De especial interés es la atención que presta Vargas Llosas a los primeros pasos del escritor en ciernes, como el cuento de 32 páginas que constituía la primera versión de lo que acabaría siendo El pozo, una nouvelle de corte metaficticio por la que confieso tener una especial predilección, protagonizada por Eladio Linacero, un antihéroe agotado por su toma de conciencia del envilecimiento de la existencia humana y de la inutilidad de todo intento de comunicación que intenta liberarse de su tedio a través de la escritura. En este apartado inicial, es también de interés el rastreo de las colaboraciones de Onetti en el mítico semanario Marcha —truncada al poco de empezar y recobrar años más tarde—, o las páginas donde se examina la primitiva y paradójica concepción de la novela que tenía el joven Onetti, más pegada a una literatura nacional y patriotera que a lo que podemos considerar lo específicamente onettiano y que se sitúa justo en el extremo opuesto.

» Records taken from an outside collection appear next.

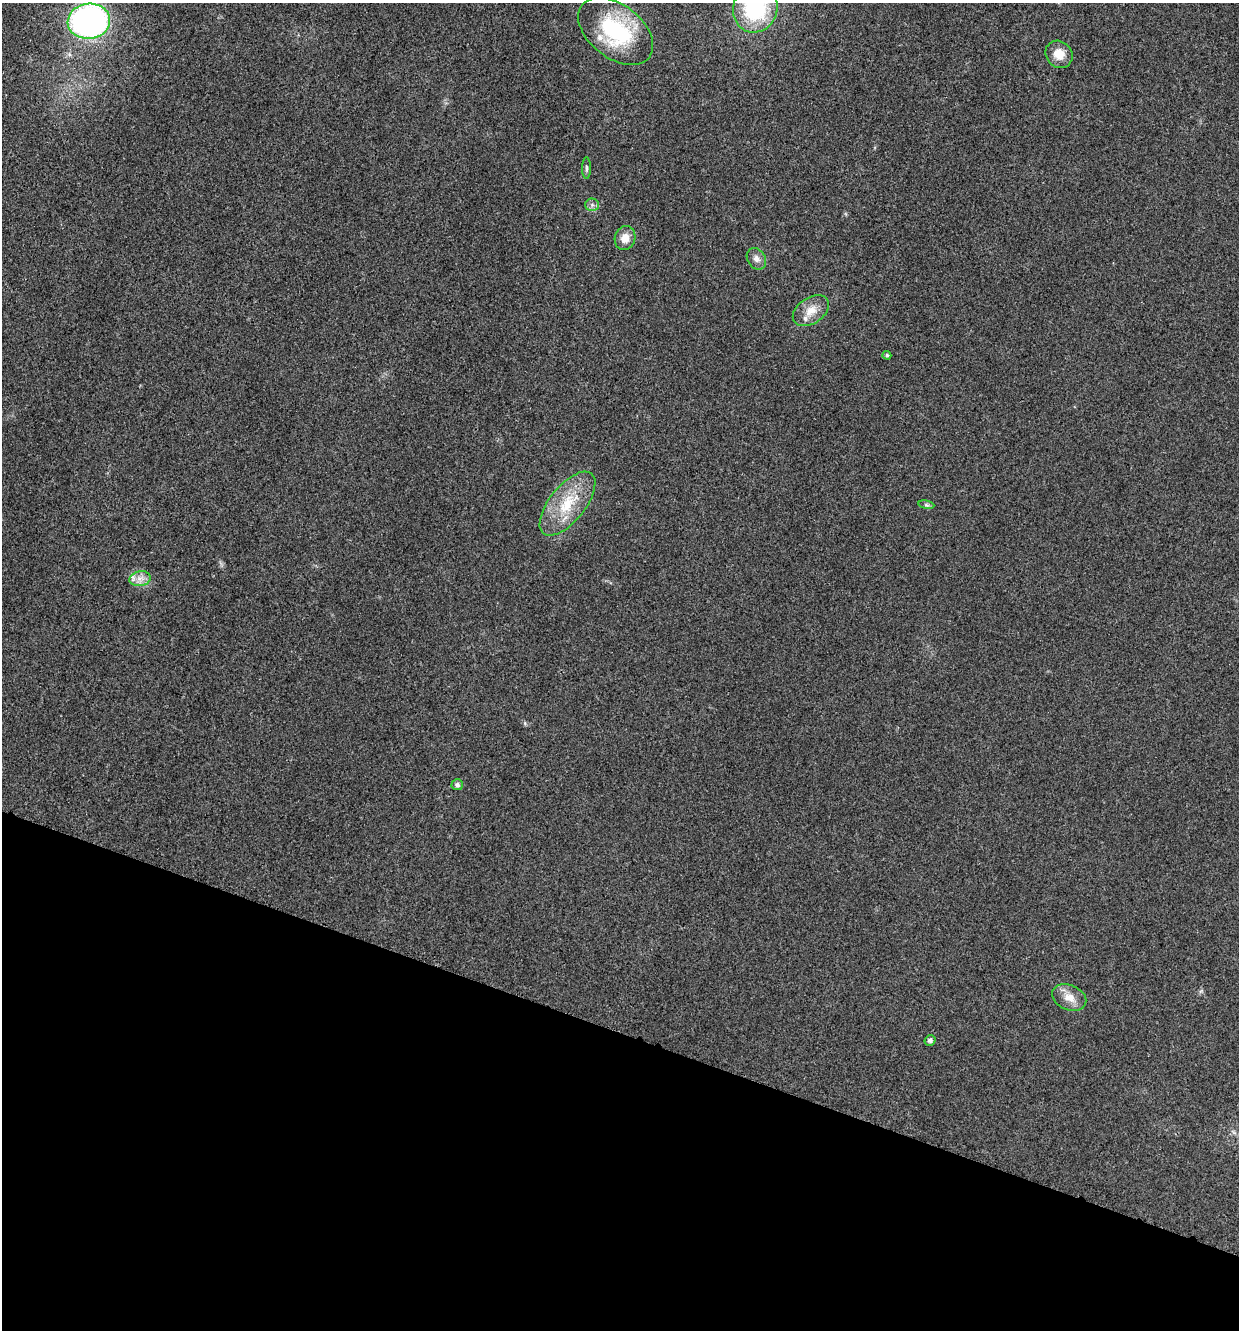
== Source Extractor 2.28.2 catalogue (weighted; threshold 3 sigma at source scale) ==
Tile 15 of 4 x 4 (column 3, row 4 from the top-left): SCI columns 2608-3844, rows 9-1336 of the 5343 x 5332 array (HDU 1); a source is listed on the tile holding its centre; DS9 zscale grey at full resolution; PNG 1241 x 1332 px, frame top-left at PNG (2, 3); each listed source drawn as its Kron ellipse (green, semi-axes under 4 px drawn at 4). Shown black and unused: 22% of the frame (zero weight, under 3 of 4 exposures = <1% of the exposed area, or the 3 px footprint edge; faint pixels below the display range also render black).
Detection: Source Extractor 2.28.2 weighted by HDU 2 'WHT'; one run over the whole footprint, this tile lists its part. Background 0.0283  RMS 0.0061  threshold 0.0274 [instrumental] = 3 sigma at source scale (4.5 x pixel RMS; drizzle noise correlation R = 1.50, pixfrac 1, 0.05/0.05 arcsec/px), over >= 5 px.
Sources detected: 18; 2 inside a brighter listed object's ellipse — not listed separately; the other 16 listed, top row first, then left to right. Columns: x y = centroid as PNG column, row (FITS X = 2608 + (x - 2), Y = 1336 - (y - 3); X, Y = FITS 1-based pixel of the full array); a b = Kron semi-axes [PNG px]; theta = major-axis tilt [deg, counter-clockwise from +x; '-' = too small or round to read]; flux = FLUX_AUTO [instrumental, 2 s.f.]
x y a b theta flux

Bloque aparte lo conforman los capítulos o subcapítulos dedicados a abortar la relación del escritor Onetti con sus posibles maestros, empezando por el temprano vínculo con Roberto Arlt, quien, pese a su prestigio no logró que algún editor publicase la segunda novela de Onetti, Tiempo de abrazar. El magisterio de Faulkner y el trazado de los paralelismos entre Yoknapatawpha y Santa María es tema ya más conocido (si bien ineludible), así como el deslumbramiento del novelista uruguayo por James Joyce (por el que Onetti pagó cierto peaje en alguna de sus primeras novelas, como Para esta noche) y la proximidad de su mundo de ficción con el de Cèline. Si tuviera que elegir entre estos capítulos me quedaría con el dedicado a comparar a Borges y Onetti porque Vargas Llosa lo hace a partir de las muchas y grandes diferencias que hay entre ambos.

Por lo demás, y como ya nos tenía acostumbrados en anteriores trabajos, el autor realiza un detallado análisis de las más destacadas novelas de Onetti y sigue paso a paso la forja de un personaje, el «indiferente moral», su peculiar antihéroe que reaparecerá en sucesivas reencarnaciones —Linacero, Brausen, Díaz Grey— y del que para mí su mejor exponente es el inolvidable Larsen, Juntacadáveres, criatura tan poderosa que Onetti tuvo que resucitarlo en Dejemos hablar al viento, tras haberlo hecho morir de pulmonía en El astillero. Todos ellos, como los decribe Vargas Llosa, son «individuos que miran el mundo y se miran a sí mismos con un desinterés metafísico, cuando no con desprecio».